*GIVEN PASSAGE*
With the news that Alex Rins will remain with Suzuki for the 2021 and 2022 MotoGP seasons being confirmed on Sunday, the stability that has helped boost the squad to title-contender status will continue for at least two more years.
Rins is now set to spend at least six seasons with Suzuki and is raring to get going in 2020 after an exceptionally strong pre-season, and his renewal comes as no huge surprise given the whispers coming out of the team during testing.
However, while the move is a strong one for both Rins and Suzuki, it has the double benefit of any good contract by not only ensuring the team’s strength but also weakening its rivals a little.
It’s hard to believe that Rins wasn’t on the potential list of targets at Ducati, as it continues to hunt for a rider capable of taking its Desmosedici into title contention. Another name off the list could make the job of securing top-class talent all the more difficult for the coming years.
So with Rins joining Fabio Quartararo and Maverick Vinales as possible contenders no longer open to Ducati, who will it end up running in 2021?
Dovizioso: The stability option
Of course, the first matter of business in Bologna might well be to secure current rider Andrea Dovizioso for another two years – the Italian now a part of the furniture there since joining the factory squad in 2013.
Three times a championship runner-up to Marc Marquez in the past three seasons and now a consistent and regular race winner, Dovizioso is a known quantity for Ducati.
However, the question remains; will that be enough for it? Dovizioso is undoubtedly fast but regularly inconsistent, if the previous three seasons have shown anything it’s that he might not be the man to tackle Marquez for the title.
Whether Dovi wants to remain is another headache for Ducati. Now 34 years old, he’s perhaps been dissuaded from thoughts of retirement by the direction 2020 has taken – no one wants to walk away from an illustrious MotoGP career after potentially not getting to race in their final year.
But there are reportedly other options open to him as well. There have been rumours of a KTM deal on the table – something that would make sense if KTM’s own established contender Pol Espargaro was to go elsewhere and something that fits given Dovi’s Red Bull links.
Petrucci: Heading out of the door?
On the other side of the Ducati garage, Danilo Petrucci’s position is much less secure than his team-mate and training partner’s.
Petrucci was able to deliver some exceptional performances in 2019 – and a Mugello victory that will never be forgotten in the hearts of the Ducati tifosi – but the latter part of his season was far from spectacular.

(Data items)

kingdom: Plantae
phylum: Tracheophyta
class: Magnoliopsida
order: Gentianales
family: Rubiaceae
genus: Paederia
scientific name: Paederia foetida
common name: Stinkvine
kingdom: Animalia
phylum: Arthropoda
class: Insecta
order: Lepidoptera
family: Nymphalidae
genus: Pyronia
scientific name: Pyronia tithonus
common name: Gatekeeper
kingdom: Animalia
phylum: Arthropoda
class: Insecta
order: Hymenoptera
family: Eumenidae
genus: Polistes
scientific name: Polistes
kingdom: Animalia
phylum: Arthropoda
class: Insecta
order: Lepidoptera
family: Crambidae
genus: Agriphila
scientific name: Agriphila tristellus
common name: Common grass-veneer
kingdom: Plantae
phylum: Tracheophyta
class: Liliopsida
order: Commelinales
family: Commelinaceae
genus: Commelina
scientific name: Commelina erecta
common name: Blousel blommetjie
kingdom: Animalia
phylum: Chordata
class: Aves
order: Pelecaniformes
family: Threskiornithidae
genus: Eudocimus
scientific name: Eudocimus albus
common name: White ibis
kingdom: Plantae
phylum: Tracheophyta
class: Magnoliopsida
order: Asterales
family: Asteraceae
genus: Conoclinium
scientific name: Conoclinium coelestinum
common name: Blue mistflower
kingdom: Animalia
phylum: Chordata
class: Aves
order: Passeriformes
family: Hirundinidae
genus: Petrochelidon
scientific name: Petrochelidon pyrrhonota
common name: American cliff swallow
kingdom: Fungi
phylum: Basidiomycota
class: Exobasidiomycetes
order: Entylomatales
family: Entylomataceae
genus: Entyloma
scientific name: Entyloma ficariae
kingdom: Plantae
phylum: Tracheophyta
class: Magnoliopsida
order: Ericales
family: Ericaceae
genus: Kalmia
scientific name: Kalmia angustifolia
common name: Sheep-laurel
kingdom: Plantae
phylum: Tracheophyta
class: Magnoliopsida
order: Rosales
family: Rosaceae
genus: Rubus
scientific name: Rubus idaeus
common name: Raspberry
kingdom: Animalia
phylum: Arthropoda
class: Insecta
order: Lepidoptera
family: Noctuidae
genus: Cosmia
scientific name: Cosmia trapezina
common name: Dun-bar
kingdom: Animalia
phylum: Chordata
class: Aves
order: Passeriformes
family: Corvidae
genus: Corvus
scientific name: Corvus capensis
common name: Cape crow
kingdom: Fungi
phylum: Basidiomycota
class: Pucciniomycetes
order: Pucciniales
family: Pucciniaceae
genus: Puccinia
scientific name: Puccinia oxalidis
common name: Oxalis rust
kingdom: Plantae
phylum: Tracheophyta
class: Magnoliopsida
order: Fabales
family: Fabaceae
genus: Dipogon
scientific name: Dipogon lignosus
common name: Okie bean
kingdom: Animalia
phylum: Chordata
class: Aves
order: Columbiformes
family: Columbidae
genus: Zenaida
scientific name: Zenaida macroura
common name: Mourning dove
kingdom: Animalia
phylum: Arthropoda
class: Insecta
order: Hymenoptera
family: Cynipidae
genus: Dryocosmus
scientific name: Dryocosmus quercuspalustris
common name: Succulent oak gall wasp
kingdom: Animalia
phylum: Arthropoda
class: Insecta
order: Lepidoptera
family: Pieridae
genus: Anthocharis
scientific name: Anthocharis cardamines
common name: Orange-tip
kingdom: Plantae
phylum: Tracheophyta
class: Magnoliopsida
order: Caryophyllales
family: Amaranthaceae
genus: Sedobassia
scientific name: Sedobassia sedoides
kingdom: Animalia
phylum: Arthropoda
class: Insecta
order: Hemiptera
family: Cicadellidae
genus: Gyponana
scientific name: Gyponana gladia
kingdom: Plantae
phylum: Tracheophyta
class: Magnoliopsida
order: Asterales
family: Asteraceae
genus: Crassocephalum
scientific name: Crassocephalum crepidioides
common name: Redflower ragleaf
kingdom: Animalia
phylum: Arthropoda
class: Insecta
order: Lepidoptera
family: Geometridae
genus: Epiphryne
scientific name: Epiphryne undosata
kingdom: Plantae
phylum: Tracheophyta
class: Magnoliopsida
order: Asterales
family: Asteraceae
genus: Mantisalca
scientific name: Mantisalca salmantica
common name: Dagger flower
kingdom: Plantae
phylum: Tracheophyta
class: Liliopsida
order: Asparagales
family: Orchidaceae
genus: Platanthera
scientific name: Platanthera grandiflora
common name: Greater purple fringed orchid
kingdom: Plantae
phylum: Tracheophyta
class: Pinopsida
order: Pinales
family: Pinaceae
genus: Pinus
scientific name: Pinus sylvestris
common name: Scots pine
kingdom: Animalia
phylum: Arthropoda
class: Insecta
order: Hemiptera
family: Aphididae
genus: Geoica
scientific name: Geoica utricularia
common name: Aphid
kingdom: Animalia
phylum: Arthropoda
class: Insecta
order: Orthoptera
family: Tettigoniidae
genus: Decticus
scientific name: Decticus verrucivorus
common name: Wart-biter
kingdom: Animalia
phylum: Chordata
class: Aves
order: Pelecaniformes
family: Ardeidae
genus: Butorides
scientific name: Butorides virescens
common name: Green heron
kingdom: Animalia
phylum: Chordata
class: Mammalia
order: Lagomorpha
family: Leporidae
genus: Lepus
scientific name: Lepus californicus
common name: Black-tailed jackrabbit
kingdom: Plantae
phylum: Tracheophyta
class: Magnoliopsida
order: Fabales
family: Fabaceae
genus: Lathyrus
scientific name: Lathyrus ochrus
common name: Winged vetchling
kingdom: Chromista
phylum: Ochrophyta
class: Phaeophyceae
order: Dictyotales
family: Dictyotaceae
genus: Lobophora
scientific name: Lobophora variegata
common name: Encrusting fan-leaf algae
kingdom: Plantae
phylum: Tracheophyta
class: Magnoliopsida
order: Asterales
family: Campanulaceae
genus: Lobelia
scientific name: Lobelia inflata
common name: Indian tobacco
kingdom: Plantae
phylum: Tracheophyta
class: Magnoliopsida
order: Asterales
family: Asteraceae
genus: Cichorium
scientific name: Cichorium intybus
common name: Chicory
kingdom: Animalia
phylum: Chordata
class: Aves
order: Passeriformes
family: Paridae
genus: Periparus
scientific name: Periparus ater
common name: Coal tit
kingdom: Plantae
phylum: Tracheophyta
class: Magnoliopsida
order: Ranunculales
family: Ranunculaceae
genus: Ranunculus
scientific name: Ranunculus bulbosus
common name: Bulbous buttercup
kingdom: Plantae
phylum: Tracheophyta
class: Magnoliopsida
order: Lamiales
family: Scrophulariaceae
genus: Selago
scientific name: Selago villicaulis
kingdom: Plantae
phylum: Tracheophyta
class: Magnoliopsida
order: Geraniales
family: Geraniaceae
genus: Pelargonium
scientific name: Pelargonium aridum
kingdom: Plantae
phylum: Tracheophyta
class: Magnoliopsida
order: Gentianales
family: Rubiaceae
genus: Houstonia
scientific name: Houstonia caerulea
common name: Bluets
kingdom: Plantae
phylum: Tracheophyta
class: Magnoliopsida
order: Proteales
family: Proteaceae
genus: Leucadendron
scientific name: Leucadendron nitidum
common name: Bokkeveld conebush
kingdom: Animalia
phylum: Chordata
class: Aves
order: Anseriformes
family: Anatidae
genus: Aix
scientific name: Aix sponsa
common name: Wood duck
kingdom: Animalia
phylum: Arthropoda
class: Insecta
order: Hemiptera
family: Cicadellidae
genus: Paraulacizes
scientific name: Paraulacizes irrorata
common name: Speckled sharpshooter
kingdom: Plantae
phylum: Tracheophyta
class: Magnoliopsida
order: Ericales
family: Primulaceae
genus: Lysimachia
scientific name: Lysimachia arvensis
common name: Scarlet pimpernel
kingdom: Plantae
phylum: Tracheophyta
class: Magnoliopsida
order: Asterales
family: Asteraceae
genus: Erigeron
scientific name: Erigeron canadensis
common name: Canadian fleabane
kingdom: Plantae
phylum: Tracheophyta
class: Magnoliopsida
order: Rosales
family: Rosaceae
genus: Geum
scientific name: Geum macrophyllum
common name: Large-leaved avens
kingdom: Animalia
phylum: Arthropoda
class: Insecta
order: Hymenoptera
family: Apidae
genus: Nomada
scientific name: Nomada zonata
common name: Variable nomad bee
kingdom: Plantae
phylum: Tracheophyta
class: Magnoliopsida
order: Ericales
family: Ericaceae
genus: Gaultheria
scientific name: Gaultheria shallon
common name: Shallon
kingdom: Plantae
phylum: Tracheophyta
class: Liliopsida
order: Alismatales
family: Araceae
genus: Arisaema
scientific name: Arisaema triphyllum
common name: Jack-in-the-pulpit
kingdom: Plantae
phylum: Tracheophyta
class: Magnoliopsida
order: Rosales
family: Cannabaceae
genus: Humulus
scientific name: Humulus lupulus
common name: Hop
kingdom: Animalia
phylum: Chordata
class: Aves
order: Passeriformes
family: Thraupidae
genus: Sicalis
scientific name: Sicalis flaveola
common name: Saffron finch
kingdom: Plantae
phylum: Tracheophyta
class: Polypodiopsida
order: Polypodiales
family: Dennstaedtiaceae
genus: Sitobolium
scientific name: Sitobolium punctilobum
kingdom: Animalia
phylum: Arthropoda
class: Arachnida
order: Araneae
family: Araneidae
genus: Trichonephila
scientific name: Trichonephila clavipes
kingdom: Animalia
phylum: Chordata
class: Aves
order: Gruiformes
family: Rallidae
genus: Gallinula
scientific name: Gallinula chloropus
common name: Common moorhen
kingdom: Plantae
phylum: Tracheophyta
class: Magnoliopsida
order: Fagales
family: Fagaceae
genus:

*TASK REQUIREMENTS*
(1) Do these statements agree with the MotoGP article? (a) Dovizioso joined Ducati's factory squad in 2013. (b) Dovizioso won the championship in each of the past three seasons. (c) Rins's new Suzuki deal covers the 2021 and 2022 seasons.
(2) According to the MotoGP article, how old is Andrea Dovizioso?
(3) Carry the MotoGP article on from its final sentence.

*TASK ANSWERS*
(1)
(a) Yes: "since joining the factory squad in 2013"
(b) No: "Three times a championship runner-up to Marc Marquez in the past three seasons"
(c) Yes: "will remain with Suzuki for the 2021 and 2022 MotoGP seasons"

(2) He is 34 years old.

(3)
He was always a bit of a surprise choice as Jorge Lorenzo’s replacement given Ducati’s title aspirations, and it wouldn’t be a shock to see him given his marching orders – especially if Ducati is keen to give some of its up-and-coming youngsters the chance to shine in the factory team instead of in the satellite Pramac squad.
Petrucci won’t be left without a ride, though, with the Aprilia squad very keen on securing his signature to potentially replace Andrea Iannone.
A solid development rider with plenty of experience from his Pramac years – when plenty of factory developments found their way down to his bike for trialling – of testing new parts and sharing a nationality with Aprilia, Petrucci would be a natural fit at the team’s Noale base.
Miller: Waiting in the wings
Assuming that there’s going to be at least one open seat at the factory Ducati team and given who’s left to sign deals, it’s perhaps only natural to consider that one of those spots is destined for Jack Miller in 2021.
The Aussie has finally started to match up his outright speed on the Pramac Ducati with some consistency, and outshining Petrucci in the second half of last season won’t have done him any harm.
In fact, Miller has done an outstanding job all round for Ducati in the past 18 months, as he stepped into his role not only as its top satellite rider but also as its chief racing tester – the first man to get his hands on new parts and give feedback before they appear on the works bikes.
It was already a surprise to some that he didn’t get the chance for a factory ride over Petrucci last season, and he was undoubtedly told at the time what he needed to do to take the spot in the future. Whether he’s met those expectations remained a guarded secret – but from the outside, he looks like a solid bet.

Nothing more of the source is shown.